細田クリニックのひとりごと

気付けばもう春。
朝晩はまだ、冷え込むときも多いけれど、昼間はもう、冬でないことを肌で感じる。
3年前に、桜の咲く天神川を歩きながら、入学式に向かったが、先日、その息子も卒業。
本当にあっという間の3年間だった。
3年前は、制服が歩いているような、初々しい姿だったのに、今では、制服も擦り切れて、ズボンも若干ずらして、格好つけたり・・。
髪の毛も立たしてみたり・・。
まだだまだ、子どもであるけれども、それなりに成長したな~という思いで卒業式に参加。卒業生代表の答辞を聞きながら、涙も出てきた。
高校に行ったら、ちゃんと着いていけるか心配だが、よく考えたら3年前の春にも、同じことを思っていたような・・。
こうして、ドンドン母親を抜いていくのであろう。
身長は、とっくに抜かれている。

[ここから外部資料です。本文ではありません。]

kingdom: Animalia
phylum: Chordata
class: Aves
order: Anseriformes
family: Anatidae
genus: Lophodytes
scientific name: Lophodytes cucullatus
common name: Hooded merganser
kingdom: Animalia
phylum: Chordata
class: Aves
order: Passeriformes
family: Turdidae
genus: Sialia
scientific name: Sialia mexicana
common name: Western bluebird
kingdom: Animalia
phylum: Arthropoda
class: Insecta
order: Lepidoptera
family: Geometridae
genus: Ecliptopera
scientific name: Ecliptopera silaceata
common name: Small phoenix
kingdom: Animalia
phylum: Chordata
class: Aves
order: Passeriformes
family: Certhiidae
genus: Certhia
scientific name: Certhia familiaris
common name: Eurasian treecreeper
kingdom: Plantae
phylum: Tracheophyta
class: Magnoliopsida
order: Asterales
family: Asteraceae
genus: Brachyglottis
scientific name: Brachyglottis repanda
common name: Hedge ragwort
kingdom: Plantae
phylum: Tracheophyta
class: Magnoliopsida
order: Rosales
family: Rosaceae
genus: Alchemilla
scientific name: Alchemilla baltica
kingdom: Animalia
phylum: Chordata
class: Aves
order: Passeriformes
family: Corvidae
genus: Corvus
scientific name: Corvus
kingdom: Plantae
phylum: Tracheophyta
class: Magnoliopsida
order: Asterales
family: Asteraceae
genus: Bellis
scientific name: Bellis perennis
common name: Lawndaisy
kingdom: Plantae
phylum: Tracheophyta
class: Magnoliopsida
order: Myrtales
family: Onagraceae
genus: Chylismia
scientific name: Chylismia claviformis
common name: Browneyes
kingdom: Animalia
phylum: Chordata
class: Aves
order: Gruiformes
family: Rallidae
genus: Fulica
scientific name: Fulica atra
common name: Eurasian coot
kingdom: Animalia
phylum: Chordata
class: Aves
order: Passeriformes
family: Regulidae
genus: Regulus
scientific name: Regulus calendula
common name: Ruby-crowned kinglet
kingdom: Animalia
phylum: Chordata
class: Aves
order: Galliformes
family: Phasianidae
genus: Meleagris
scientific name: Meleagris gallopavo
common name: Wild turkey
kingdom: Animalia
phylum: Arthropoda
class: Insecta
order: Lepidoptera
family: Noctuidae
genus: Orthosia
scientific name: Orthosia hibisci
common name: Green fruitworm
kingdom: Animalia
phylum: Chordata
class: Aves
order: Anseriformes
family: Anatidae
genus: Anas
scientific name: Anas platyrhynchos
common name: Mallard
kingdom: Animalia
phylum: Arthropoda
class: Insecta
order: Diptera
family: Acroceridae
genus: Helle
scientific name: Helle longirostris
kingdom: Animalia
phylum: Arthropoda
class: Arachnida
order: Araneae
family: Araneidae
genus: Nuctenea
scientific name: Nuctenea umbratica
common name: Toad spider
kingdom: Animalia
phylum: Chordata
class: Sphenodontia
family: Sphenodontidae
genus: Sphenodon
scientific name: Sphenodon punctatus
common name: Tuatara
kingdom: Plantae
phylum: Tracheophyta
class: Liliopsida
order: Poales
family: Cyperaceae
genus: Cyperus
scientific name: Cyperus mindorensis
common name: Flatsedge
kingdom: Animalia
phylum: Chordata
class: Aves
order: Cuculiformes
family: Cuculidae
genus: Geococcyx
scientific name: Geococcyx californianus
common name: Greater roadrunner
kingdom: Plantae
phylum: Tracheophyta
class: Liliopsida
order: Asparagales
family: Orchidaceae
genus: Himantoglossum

(体重は私より少ないのが悔しいが・・。)
買い物の帰りには、何気なくスーパーの袋は息子が持ってくれる。(滅多に、というより、1年に2~3回?しか、いっしょに買い物なんて着いてこないけれども)
そして、いつか老いていく私たちは、こんな子どもたちを頼りに生きていくのかな、と思う。
この反面、先月、主人の母が亡くなった。
突然・・。
悲しみを感じることを遮るように、たくさんのことをやらなければならなかったこと
(手続きや連絡、決め事など)があったのは、だれも同じであろうが、何を差し置いても、産科医。
本当に申し訳ないけれども、外来だけ、2コマ休診にさせていただき、その他の病棟のこと、手術、お産・・、普通に、笑顔でこなした。スタッフが、120%で私たちを援助してくれたことは、すごく、嬉しかったし、感謝。そんなスタッフがいなかったら、乗り越えられなかった4日間だった、と心から思う。そんなクリニックにいることを、母もきっと喜んでいるはず、と感じ取っていた。本当は、母の口からの言葉で聞きたいが・・。
親が亡くなれば、5日間ほどの喪休がある一般の会社ではない。
お産や帝王切開は待ってもらうわけにはいかない。
告別式の準備を行う合間のお産や帝王切開。
式場に間に合うか・・、という状況での外来。
告別式の最中も、患者様のことはしっかりスタッフとのやり取り・・。
私は、時間に追われる中、偉そうにも、哲学のように、生まれることと亡くなることを考えていた。
生きていくこと、生まれることは、この上なく嬉しいこと。
心から悲しいはずの時間なのに、心から言えた。元気に生まれてきてくれた赤ちゃん、そして、お母さん、お父さんに、「おめでとう」と・・。

この1ヶ月。
成長していく息子を見、そして、往生した母。それが、家族。
本当に、手に取るように、家族の形が見えた。

この1ヶ月。
そして、いつもと同じように、30数組の家族が、新しい命をむかえた。
今、生まれた赤ちゃんにも、その家族がある。
いろんな思いを経験するであろう、家族。
改めて、この2文字に重みを感じている。